The problem is that we then go ahead and try to create a 2-D array that contains 2 billion elements, it doesn’t go well.
Here’s what happens with 1 million elements (0.05% of 2 billion):

This gets worse as one dimension grows, even if you hold the total number of elements constant…

Add in the cost of streaming bytes from the file, parsing them into strings, and checking the type of each element, and it starts to get out of hand.

Not to mention the physical size of the object created


Even a simplified version of this operation for an array containing 1 million elements takes about 1.5 seconds, and weighs in at about 20MB (see this post for the get_size function I used.) Multiply these figures by 2000, and you get the idea. Our application just can’t handle a file with those dimensions. This brings us to the crux of the issue:
How do we verify that we’re not about to load a file with 10,000 columns and 1 million rows into memory?
Simple front-end file-size validations no longer work. We need to ingest the file, and validate it before we read it into some data structure. This set us off on a goose hunt for some solution that just didn’t exist.
Exploration
openpyxl — allows you to get sheet names without loading the file, but not much else
xlrd — besides being deprecated, it didn’t seem to offer any peeking into metadata without loading file data
pyexcel-xlsr — seemed promising, but the parser was finicky, and basically wouldn’t work on half the files we tried
pyexcel-xlsx — offers an interface that makes it seem like it’s lazily loading data, but it’s using openpyxl under the hood, and peeking into large files was similarly problematic
As you can see, nothing does quite what we want it to. It was at this point that we began to consider pleading with our users to stop using xlsx files. Unfortunately, this wasn’t an option. In a word we were hopeless.
Discovery
In order to understand whether what we were trying to achieve was even possible, I took a few steps back, and asked a simple question:
What is an xlsx file?
It turns out, the answer is about as simple. When Excel saves a file with that .xlsx extension, all it is saving is a collection of xml files, zipped together with a predictable structure.


Once I realized this, it was just a matter of finding the specific metadata that I had so desperately sought.

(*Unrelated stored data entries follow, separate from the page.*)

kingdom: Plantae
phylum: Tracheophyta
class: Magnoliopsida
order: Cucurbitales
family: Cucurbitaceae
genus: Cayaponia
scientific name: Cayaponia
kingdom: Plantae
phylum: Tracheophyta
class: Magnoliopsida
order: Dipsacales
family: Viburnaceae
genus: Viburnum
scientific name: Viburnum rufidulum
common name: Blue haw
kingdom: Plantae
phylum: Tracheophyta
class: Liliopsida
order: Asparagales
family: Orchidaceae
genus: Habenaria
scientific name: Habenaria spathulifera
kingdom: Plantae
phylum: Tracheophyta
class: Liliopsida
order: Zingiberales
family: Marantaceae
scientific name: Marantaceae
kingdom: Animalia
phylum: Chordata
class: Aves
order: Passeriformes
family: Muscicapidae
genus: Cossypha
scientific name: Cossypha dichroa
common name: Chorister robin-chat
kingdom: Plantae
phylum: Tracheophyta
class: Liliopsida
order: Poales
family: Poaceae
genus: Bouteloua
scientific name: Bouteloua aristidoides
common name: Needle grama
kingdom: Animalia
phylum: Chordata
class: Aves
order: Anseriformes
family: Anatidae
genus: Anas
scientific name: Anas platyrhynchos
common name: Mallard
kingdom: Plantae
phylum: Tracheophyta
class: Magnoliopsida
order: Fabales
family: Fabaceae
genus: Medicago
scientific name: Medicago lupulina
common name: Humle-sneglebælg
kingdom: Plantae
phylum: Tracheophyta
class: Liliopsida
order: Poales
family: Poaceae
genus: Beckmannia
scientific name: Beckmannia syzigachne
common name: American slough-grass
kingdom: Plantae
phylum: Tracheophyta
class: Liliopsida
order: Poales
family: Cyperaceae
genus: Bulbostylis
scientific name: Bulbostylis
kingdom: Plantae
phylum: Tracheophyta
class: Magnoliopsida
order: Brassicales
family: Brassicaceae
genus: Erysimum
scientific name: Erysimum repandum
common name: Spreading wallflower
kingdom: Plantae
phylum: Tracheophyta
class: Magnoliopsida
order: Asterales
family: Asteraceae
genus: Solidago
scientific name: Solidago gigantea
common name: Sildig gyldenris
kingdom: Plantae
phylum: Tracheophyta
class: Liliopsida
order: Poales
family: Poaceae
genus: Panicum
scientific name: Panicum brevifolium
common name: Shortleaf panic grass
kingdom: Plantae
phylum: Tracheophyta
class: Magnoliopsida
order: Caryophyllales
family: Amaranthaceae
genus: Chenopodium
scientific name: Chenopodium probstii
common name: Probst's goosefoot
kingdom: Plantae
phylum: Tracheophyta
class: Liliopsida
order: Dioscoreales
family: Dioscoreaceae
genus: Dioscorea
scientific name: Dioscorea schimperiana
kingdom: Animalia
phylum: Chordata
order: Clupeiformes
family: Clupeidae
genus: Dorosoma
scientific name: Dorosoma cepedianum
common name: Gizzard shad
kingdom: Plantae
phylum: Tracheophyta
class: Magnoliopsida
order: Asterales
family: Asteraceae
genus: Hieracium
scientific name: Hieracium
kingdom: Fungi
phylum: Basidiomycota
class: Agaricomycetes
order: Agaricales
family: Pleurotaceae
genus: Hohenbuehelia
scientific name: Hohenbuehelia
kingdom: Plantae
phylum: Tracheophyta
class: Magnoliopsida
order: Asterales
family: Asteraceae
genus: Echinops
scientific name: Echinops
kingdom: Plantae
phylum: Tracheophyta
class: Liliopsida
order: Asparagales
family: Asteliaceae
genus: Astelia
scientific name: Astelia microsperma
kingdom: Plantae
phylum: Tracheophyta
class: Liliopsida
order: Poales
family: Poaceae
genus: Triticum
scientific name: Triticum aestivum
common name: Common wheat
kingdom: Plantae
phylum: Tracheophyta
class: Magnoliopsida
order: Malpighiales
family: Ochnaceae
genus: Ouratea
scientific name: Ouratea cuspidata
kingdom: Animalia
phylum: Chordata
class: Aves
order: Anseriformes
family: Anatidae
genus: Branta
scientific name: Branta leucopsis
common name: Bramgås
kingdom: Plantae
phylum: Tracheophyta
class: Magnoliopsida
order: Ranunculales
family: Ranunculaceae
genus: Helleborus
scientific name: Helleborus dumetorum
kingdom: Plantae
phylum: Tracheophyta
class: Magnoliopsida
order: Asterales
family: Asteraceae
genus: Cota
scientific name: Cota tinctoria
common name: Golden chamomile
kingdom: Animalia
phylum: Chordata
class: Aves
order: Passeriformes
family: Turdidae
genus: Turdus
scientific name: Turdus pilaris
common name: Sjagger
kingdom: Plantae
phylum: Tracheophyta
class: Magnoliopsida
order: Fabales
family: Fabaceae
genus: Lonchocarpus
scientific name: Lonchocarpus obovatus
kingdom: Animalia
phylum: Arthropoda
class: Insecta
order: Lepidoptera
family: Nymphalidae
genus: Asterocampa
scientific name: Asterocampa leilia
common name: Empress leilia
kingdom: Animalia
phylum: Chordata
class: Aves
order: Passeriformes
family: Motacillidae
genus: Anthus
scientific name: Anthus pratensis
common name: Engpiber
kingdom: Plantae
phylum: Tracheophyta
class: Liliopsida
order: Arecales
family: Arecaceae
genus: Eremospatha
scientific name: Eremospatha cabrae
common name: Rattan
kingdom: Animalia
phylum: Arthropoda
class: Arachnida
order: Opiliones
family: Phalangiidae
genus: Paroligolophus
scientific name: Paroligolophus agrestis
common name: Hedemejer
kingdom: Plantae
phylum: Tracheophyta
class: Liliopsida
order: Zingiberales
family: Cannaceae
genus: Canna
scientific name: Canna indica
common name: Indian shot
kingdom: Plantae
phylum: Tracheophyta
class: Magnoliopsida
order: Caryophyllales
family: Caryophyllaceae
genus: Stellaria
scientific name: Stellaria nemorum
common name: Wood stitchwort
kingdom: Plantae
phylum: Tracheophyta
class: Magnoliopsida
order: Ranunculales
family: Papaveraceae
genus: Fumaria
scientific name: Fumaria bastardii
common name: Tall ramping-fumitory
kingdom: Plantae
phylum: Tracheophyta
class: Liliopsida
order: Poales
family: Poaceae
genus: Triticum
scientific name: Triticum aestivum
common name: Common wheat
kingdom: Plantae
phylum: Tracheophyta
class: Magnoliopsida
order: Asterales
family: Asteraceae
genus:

At long last, I have found the dimensions of my xlsx file. Then I wrote a simple library to parse that data — it’s fast, it’s about 60 lines of code, and it only uses the standard library. It works pretty effortlessly when reading from the file system, or from the files property of a web form.
Solution — do it yourself (or use my library)

The code itself is so simple that it made me angry writing it. All I do is load the file into a ZipFile object (standard library), open the particular sheet.xml file I want to peek into, and use a simple regex to grab the dimensions. If for some reason that tag isn’t in the first 1000 bytes, we set the read head back 500, and try the next 1000.
The moral of the story
As a developer, one of the most oft-repeated bits of advice you hear is “don’t reinvent the wheel.” Generally, this is excellent advice. However, occasionally a problem comes along, and you will spend weeks searching for an existing library, when you could have built the answer in two hours on a Sunday night. Be cognizant of when a problem might fall into this category. It will usually involve you doing a lot of searching to little avail.